Increase time complexity to overcome space complexity

Question

So I have an array 'a₀' of size let's say 10⁵, and now I have to make some changes in this array. The ith change could be calculated using a function f(a_i-1) to give a_i in O(1) time, Where a_j denotes array 'a' after jth change has been made to it. Meaning that a_i could be calculated if we know a_i-1 in constant time. I know that I have to make 10⁵ changes beforehand.

Now the problem asks me to answer large number of queries such as a_i[p]-a_j[q], where a_x[y], represents yth element of the array after xth change has been made to the array a₀.

Now if I had space of the order of 10¹⁰, I could easily solve this problem in O(1) by storing all the 10⁵ arrays beforehand but I don't (generally) have that kind of space. And I could also answer these queries by each time generating a_i and a_j from scratch and answering the queries but I can't afford that kind of time complexity either, so I was wondering if I could monitor this problem using some data-structure.

EDIT: Example:

We define an array B= {1,3,1,4,2,6}, and we define a_j as the array storing the frequency of ith number after jth element has been added to B. That is, a₀={0,0,0,0,0,0} now a₁={1,0,0,0,0,0}, a₂={1,0,1,0,0,0}, a₃={2,0,1,0,0,0} a₄={2,0,1,1,0,0} a₅={2,1,1,1,0,0} and a₆={2,1,1,1,0,1}.

f(a_j) just adds a an element to B and updates the value of a_j-1.

Answer 1

If there is some a maximum number of states N, then checkpoints are a good way to go. For instance, if N=100,000, you might have:

c0      = [3, 5, 7, 1, ...]
c100   = [1, 4, 9, 8, ...]
c200   = [9, 7, 1, 2, ...]
...
c10000 = [1, 1, 4, 6, ...]

Now you have 1000 checkpoints. You can find the nearest checkpoint to an arbitrary state x in O(1) time and reconstruct x in at most 99 operations.

Riffing off of my comment on your question and John Zwinck's answer, if your mutating function f(*) is expensive and its effects are limited to only a few elements, then you could store the incremental changes. Doing so won't decrease the time complexity of the algorithm, but may reduce the run-time.

If you had unlimited space, you would just store all of the checkpoints. Since you do not, you'll have to balance the number of checkpoints against the incrementals appropriately. That will require some experimentation, probably centered around determining how expensive f(*) is and the extent of its effects.

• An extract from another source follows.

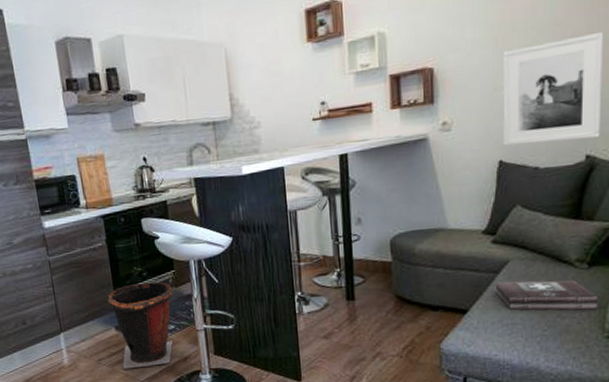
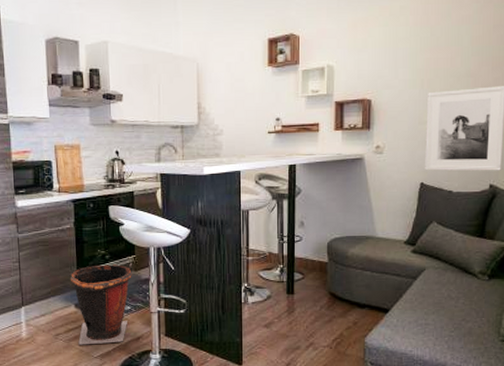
first aid kit: present [495,280,598,310] -> none [412,286,496,316]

Another option is to look at query behavior. If users tend to query the same or nearby locations repeatedly, you may be able to leverage an LRU (least-recently used) cache.

Answer 2

Assume the number of changed elements per iteration is much smaller than the total number of elements. Store an array of lists, where the list elements are (i, new_value). For example if the full view is like this:

a0 = [3, 5, 1, 9]
a1 = [3, 5, 1, 8]
a2 = [1, 5, 1, 0]

We will store this:

c0 = [(0, 3), (2, 1)]
c1 = [(0, 5)]
c2 = [(0, 1)]
c3 = [(0, 9), (1, 8), (2, 0)]

Then for the query a2[0] - a1[3], we need only consult c0 and c3 (the two columns in the query). We can use binary search to locate the necessary indexes 2 and 1 (the keys for the binary search being the first elements of the tuples).

The query time is then O(log N) for the two binary searches, where N is the maximum number of changes to a single value in the array. The space is O(L + M), where L is the length of the original array and M is the total number of changes made.